TASK INSTRUCTIONS
Would you repeat every line below exactly, please?

(Saved data entries)
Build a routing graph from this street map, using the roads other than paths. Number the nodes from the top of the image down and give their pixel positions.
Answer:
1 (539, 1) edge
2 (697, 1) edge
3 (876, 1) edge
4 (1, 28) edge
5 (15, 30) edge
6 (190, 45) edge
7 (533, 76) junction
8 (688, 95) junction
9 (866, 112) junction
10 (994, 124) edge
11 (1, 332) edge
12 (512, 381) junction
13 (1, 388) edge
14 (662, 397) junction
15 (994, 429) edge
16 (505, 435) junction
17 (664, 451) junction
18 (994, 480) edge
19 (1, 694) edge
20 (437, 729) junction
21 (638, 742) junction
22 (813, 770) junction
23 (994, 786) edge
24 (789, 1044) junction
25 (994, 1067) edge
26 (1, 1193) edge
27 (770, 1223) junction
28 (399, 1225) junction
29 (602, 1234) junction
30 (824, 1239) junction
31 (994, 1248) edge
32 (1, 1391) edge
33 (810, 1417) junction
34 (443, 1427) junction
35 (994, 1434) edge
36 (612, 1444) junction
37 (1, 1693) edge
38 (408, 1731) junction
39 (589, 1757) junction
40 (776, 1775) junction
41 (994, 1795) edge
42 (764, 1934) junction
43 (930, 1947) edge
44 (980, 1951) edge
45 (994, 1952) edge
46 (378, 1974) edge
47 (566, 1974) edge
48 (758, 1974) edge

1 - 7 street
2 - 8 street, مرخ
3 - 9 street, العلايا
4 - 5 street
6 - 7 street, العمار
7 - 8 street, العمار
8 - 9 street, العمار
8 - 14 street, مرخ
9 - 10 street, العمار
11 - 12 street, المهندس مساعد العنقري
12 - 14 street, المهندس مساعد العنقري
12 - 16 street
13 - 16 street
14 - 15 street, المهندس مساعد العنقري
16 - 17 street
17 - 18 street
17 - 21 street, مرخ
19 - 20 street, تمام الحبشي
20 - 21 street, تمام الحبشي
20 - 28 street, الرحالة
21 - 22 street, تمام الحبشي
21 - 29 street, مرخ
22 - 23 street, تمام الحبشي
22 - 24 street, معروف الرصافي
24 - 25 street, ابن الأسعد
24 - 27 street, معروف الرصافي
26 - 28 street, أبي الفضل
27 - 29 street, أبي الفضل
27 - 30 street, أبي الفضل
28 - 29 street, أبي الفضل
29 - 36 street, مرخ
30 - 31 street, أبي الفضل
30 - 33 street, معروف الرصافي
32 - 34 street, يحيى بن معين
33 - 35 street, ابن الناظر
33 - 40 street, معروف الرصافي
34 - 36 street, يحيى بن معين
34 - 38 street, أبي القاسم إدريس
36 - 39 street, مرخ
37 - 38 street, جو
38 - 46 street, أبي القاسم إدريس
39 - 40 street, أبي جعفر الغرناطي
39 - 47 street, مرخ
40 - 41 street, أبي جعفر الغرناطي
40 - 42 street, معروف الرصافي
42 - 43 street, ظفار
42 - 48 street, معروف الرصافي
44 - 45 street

RESPONSE TO THE TASK
Build a routing graph from this street map, using the roads other than paths. Number the nodes from the top of the image down and give their pixel positions.
Answer:
1 (539, 1) edge
2 (697, 1) edge
3 (876, 1) edge
4 (1, 28) edge
5 (15, 30) edge
6 (190, 45) edge
7 (533, 76) junction
8 (688, 95) junction
9 (866, 112) junction
10 (994, 124) edge
11 (1, 332) edge
12 (512, 381) junction
13 (1, 388) edge
14 (662, 397) junction
15 (994, 429) edge
16 (505, 435) junction
17 (664, 451) junction
18 (994, 480) edge
19 (1, 694) edge
20 (437, 729) junction
21 (638, 742) junction
22 (813, 770) junction
23 (994, 786) edge
24 (789, 1044) junction
25 (994, 1067) edge
26 (1, 1193) edge
27 (770, 1223) junction
28 (399, 1225) junction
29 (602, 1234) junction
30 (824, 1239) junction
31 (994, 1248) edge
32 (1, 1391) edge
33 (810, 1417) junction
34 (443, 1427) junction
35 (994, 1434) edge
36 (612, 1444) junction
37 (1, 1693) edge
38 (408, 1731) junction
39 (589, 1757) junction
40 (776, 1775) junction
41 (994, 1795) edge
42 (764, 1934) junction
43 (930, 1947) edge
44 (980, 1951) edge
45 (994, 1952) edge
46 (378, 1974) edge
47 (566, 1974) edge
48 (758, 1974) edge

1 - 7 street
2 - 8 street, مرخ
3 - 9 street, العلايا
4 - 5 street
6 - 7 street, العمار
7 - 8 street, العمار
8 - 9 street, العمار
8 - 14 street, مرخ
9 - 10 street, العمار
11 - 12 street, المهندس مساعد العنقري
12 - 14 street, المهندس مساعد العنقري
12 - 16 street
13 - 16 street
14 - 15 street, المهندس مساعد العنقري
16 - 17 street
17 - 18 street
17 - 21 street, مرخ
19 - 20 street, تمام الحبشي
20 - 21 street, تمام الحبشي
20 - 28 street, الرحالة
21 - 22 street, تمام الحبشي
21 - 29 street, مرخ
22 - 23 street, تمام الحبشي
22 - 24 street, معروف الرصافي
24 - 25 street, ابن الأسعد
24 - 27 street, معروف الرصافي
26 - 28 street, أبي الفضل
27 - 29 street, أبي الفضل
27 - 30 street, أبي الفضل
28 - 29 street, أبي الفضل
29 - 36 street, مرخ
30 - 31 street, أبي الفضل
30 - 33 street, معروف الرصافي
32 - 34 street, يحيى بن معين
33 - 35 street, ابن الناظر
33 - 40 street, معروف الرصافي
34 - 36 street, يحيى بن معين
34 - 38 street, أبي القاسم إدريس
36 - 39 street, مرخ
37 - 38 street, جو
38 - 46 street, أبي القاسم إدريس
39 - 40 street, أبي جعفر الغرناطي
39 - 47 street, مرخ
40 - 41 street, أبي جعفر الغرناطي
40 - 42 street, معروف الرصافي
42 - 43 street, ظفار
42 - 48 street, معروف الرصافي
44 - 45 street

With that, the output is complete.